_Selected passage:_
Personal information
- Full name: Iselin Maria Moen Solheim
- Born: 7 August 1995 (age 31) Notodden, Norway^{[citation needed]}
- Height: 174 cm (5 ft 9 in)

Sport
- Country: Norway
- Sport: Amateur wrestling
- Weight class: 76 kg
- Event: Freestyle

Medal record
Women's freestyle wrestling
Representing Norway
European Games
| Bronze medal – third place | 2019 Minsk | 76 kg |
European Championships
| Bronze medal – third place | 2020 Rome | 76 kg |
European U23 Championship
| Bronze medal – third place | 2018 Istanbul | 76 kg |

= Iselin Moen Solheim =

Norwegian freestyle wrestler

Iselin Maria Moen Solheim (born 7 August 1995) is a Norwegian freestyle wrestler from Notodden Municipality. She won one of the bronze medals in the women's 76 kg event at the 2019 European Games held in Minsk, Belarus. She also won a bronze medal at the 2020 European Wrestling Championships held in Rome, Italy.

== Career ==
In 2016, she competed in the second Olympic Qualification Tournament held in Istanbul, Turkey. Her hopes of competing at the 2016 Summer Olympics were dashed when she lost her first match against Maria Selmaier of Germany. She then entered the repechage where she won against Dayanara Rivera of Puerto Rico but failed to secure the bronze medal in her match against Gozal Zutova of Azerbaijan.

In 2017, she competed in the women's freestyle 75 kg event at the European Wrestling Championships held in Novi Sad, Serbia where she was eliminated in her first match by Epp Mäe of Estonia. Mäe went on to win one of the bronze medals. In the same year, she also competed in the women's freestyle 75 kg event at the 2017 World Wrestling Championships held in Paris, France. She was eliminated in her first match by Andrea Olaya of Colombia. In 2018, she competed at the Klippan Lady Open in Klippan, Sweden without winning a medal. At the 2018 European U23 Wrestling Championship in Istanbul, Turkey, she won one of the bronze medals in the women's 76 kg event.

In 2019, she competed in the women's 76 kg event at the European Wrestling Championships in Bucharest, Romania where she lost her bronze medal match against Zsanett Németh of Hungary. At the 2020 European Wrestling Championships in Rome, Italy, she won one of the bronze medals in the women's 76 kg event. In her bronze medal match she defeated Vasilisa Marzaliuk of Belarus.

_Data excerpts:_
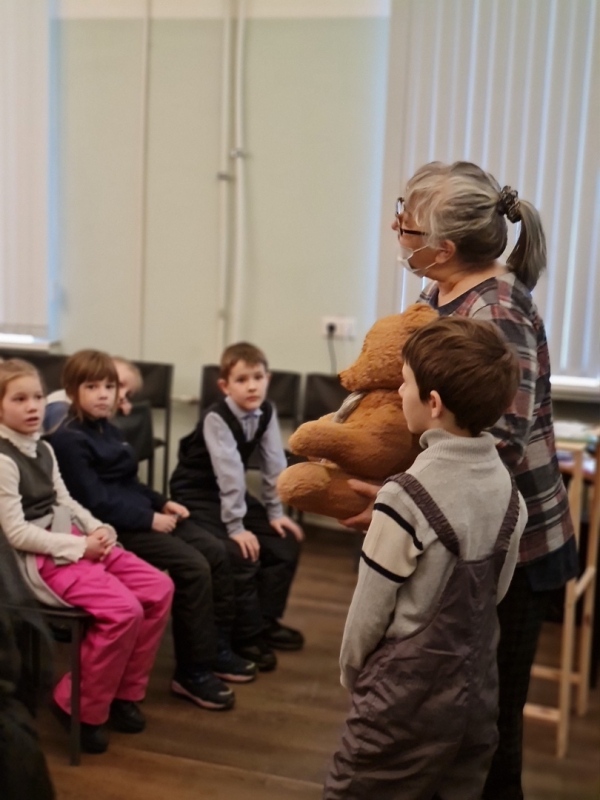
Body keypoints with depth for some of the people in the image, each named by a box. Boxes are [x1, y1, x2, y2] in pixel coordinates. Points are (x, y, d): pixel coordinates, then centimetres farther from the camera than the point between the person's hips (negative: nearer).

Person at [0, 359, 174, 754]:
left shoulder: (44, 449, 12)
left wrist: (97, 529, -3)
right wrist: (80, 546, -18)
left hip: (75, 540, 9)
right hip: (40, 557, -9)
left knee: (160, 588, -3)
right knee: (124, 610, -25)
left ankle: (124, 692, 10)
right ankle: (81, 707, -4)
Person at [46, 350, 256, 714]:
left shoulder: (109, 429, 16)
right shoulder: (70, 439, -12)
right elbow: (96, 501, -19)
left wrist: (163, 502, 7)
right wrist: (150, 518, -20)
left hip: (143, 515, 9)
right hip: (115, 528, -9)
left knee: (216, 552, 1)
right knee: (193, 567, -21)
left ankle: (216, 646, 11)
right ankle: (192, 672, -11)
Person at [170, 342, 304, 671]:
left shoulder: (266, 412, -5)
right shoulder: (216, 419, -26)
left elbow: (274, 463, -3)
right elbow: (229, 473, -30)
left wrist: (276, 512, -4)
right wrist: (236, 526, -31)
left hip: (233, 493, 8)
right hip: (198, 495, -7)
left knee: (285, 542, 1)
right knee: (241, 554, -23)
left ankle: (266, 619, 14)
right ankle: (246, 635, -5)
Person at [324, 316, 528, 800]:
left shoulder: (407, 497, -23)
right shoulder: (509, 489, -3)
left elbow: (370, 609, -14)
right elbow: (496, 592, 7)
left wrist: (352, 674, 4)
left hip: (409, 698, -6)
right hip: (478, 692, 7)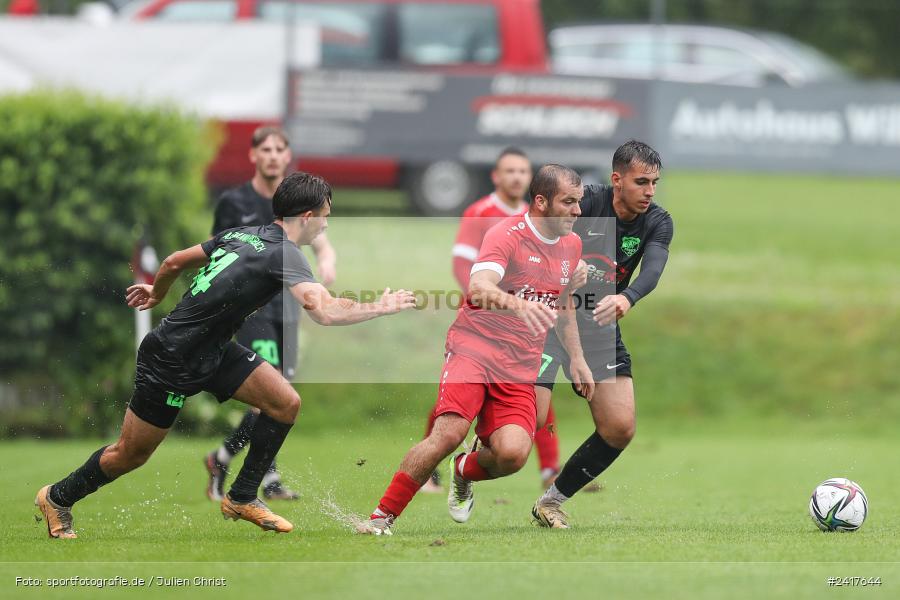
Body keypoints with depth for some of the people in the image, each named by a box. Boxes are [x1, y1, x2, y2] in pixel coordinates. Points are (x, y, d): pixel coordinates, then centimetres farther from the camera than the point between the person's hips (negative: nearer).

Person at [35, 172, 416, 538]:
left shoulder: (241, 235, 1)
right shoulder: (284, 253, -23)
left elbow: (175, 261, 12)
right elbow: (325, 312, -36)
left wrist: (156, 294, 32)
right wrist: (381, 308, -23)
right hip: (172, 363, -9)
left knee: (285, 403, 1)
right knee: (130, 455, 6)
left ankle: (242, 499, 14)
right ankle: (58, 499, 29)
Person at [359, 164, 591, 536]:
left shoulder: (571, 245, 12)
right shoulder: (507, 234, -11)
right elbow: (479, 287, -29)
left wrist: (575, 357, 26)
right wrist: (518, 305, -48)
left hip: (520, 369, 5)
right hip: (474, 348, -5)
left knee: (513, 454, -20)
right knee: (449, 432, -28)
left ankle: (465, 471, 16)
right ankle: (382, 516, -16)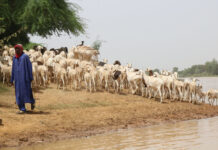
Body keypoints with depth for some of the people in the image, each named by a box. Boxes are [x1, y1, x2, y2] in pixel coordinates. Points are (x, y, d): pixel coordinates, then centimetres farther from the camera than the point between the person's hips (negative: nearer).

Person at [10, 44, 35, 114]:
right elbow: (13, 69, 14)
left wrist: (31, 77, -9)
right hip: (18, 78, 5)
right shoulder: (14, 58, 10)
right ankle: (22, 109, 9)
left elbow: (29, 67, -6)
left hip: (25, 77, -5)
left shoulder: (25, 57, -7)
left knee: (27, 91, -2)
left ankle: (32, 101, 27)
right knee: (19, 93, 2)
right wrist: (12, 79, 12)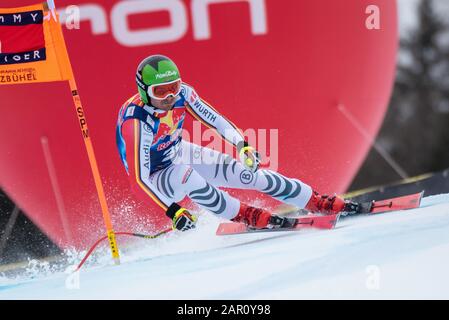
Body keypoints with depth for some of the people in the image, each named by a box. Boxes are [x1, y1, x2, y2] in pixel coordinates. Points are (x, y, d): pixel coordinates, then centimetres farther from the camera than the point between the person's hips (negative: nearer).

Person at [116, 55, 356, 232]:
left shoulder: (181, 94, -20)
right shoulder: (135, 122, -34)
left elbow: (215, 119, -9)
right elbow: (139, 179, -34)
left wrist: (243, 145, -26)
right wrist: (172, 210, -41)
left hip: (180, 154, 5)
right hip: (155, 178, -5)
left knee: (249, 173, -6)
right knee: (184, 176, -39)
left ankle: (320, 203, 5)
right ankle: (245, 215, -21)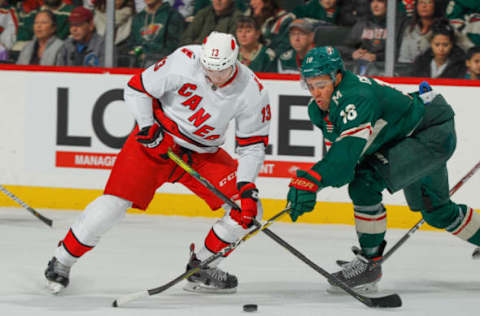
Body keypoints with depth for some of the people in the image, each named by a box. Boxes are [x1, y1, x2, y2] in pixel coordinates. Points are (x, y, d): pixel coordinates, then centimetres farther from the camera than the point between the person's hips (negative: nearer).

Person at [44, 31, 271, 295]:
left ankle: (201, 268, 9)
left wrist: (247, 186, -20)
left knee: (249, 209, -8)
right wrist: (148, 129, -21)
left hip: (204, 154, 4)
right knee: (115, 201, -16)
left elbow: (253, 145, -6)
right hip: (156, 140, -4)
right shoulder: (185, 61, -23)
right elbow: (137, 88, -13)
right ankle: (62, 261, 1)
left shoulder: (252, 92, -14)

---

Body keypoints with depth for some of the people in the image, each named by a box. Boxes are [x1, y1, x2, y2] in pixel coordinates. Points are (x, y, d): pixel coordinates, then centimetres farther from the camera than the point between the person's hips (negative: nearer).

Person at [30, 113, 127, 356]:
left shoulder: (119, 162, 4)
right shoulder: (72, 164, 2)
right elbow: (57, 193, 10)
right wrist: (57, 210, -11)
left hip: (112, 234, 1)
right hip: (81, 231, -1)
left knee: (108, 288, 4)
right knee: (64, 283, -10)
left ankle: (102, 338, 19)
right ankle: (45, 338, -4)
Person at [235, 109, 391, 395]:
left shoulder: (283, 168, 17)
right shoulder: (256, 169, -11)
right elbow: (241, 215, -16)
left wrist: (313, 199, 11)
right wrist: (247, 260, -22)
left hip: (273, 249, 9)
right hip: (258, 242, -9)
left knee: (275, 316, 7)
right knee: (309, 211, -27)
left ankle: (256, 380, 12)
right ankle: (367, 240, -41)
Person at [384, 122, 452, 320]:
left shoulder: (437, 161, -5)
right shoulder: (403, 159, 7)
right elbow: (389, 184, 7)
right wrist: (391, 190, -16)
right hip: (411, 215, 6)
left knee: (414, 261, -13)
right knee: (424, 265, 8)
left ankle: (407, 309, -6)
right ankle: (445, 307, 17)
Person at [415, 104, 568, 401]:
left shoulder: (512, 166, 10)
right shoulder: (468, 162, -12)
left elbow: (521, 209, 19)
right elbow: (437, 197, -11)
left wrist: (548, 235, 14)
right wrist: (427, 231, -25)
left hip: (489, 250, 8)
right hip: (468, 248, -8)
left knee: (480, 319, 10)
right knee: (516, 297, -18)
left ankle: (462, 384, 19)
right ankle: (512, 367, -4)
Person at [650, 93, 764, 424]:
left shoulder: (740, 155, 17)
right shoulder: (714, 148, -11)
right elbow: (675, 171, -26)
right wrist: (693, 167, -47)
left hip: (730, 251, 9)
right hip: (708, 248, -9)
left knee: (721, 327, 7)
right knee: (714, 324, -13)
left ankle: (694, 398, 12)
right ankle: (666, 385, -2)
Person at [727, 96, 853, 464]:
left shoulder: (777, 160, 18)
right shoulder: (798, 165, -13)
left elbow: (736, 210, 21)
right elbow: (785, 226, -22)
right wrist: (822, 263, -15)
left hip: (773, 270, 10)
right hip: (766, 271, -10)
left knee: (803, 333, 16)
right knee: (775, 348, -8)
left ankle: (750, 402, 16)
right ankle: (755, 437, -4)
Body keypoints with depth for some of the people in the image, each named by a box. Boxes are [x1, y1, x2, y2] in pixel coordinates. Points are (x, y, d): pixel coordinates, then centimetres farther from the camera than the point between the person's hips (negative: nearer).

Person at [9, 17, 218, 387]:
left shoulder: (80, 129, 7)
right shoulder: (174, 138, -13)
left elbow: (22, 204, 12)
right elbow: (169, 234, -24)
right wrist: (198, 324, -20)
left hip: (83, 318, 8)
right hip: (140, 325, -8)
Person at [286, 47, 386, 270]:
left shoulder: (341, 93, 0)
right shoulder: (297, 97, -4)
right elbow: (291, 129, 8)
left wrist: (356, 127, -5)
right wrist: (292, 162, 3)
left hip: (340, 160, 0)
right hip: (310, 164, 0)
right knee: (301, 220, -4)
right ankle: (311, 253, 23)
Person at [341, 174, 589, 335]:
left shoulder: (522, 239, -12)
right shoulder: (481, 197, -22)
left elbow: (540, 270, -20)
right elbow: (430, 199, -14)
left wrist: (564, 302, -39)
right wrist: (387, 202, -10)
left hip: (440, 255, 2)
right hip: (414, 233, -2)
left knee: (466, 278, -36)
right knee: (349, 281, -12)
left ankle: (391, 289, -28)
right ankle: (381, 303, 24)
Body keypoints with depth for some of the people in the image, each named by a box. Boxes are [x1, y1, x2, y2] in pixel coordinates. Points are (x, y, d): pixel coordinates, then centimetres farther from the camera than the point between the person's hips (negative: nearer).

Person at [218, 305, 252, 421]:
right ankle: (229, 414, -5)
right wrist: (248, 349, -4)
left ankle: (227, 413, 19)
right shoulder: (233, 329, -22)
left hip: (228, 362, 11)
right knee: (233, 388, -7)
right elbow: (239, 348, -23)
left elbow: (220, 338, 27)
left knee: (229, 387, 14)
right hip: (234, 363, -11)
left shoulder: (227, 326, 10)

--

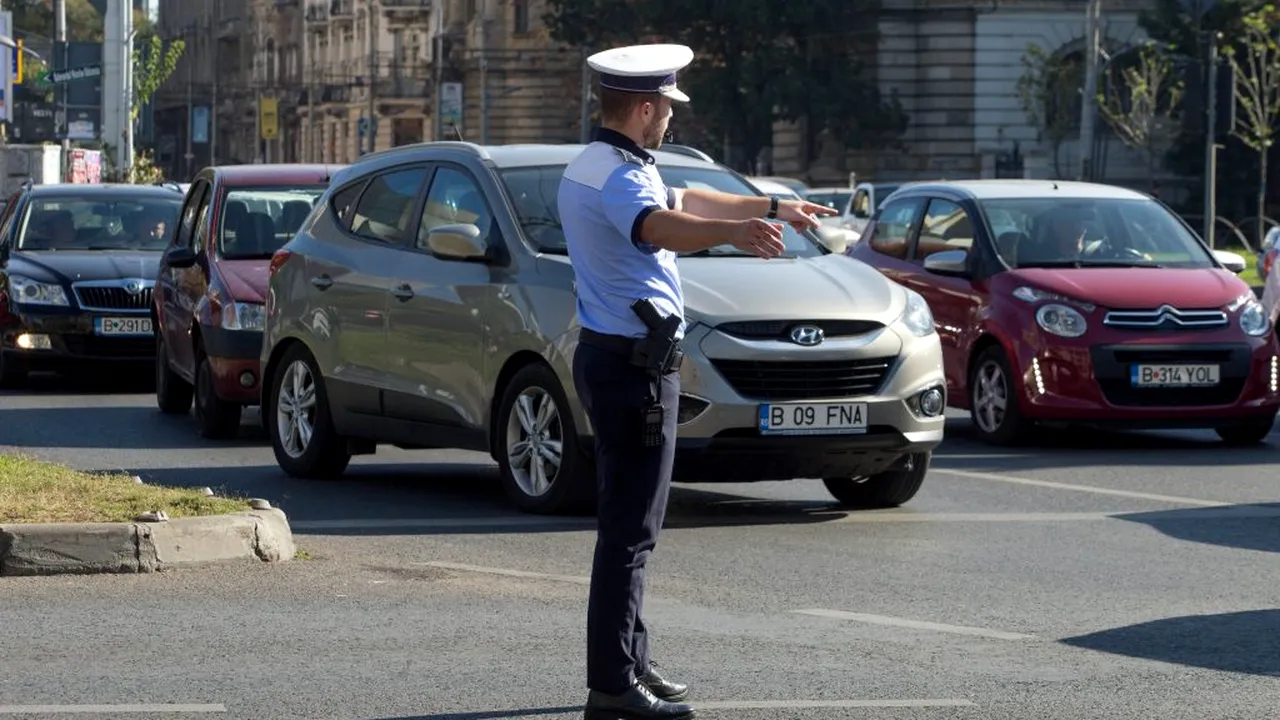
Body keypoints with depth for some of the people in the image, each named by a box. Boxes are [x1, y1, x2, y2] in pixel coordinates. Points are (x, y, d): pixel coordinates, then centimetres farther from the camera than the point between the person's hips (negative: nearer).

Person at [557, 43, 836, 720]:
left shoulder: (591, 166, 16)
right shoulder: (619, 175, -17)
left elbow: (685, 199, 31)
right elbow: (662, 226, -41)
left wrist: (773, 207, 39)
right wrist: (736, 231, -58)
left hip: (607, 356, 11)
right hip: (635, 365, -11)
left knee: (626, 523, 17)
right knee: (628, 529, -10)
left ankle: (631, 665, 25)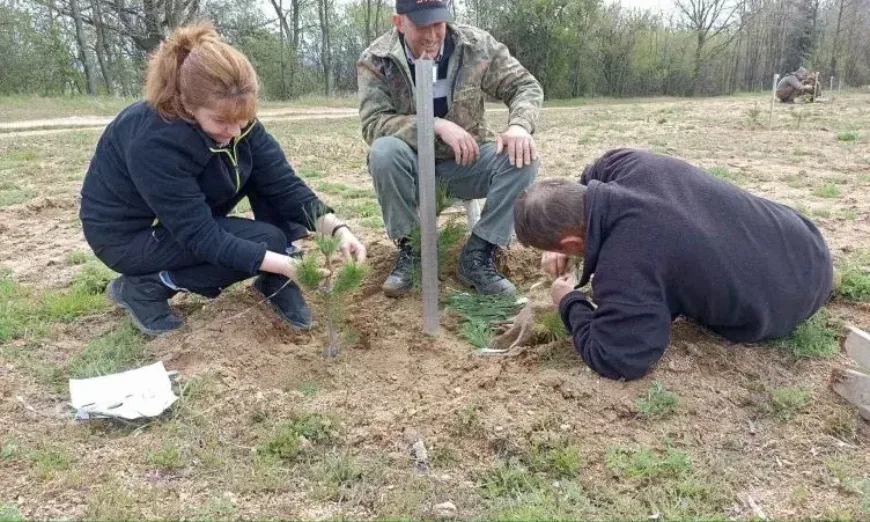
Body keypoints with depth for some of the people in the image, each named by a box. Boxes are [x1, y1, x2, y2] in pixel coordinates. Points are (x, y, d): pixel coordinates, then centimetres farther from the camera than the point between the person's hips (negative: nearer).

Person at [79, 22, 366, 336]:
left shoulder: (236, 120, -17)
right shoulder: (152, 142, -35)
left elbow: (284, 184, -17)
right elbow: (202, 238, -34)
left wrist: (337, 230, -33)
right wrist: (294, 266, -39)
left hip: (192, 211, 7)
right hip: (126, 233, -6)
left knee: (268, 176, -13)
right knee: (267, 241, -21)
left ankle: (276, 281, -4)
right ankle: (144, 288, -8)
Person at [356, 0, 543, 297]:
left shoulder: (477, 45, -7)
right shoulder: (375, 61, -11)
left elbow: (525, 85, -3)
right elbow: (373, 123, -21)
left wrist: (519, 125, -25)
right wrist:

_Instructions:_
1. Decide whether each statement agrees with the wrestler profile. Mark each yes or no, and quote the words from the profile that settle it.
(a) At the 2016 Olympic qualification tournament, she lost her first match to Maria Selmaier of Germany.
(b) She won a bronze medal at the 2017 World Wrestling Championships in Paris.
(c) She won a medal at the 2018 Klippan Lady Open.
2. Duplicate the section of the wrestler profile that begins at the words "Personal information" and ends after "(5 ft 9 in)".
3. According to the wrestler profile, whom did she defeat in her bronze medal match at the 2020 European Wrestling Championships?

_Responses to the tasks:_
1.
(a) Yes: "she lost her first match against Maria Selmaier of Germany"
(b) No: "She was eliminated in her first match by Andrea Olaya of Colombia."
(c) No: "she competed at the Klippan Lady Open in Klippan, Sweden without winning a medal"

2.
Personal information
- Full name: Iselin Maria Moen Solheim
- Born: 7 August 1995 (age 31) Notodden, Norway^{[citation needed]}
- Height: 174 cm (5 ft 9 in)

3. She defeated Vasilisa Marzaliuk of Belarus.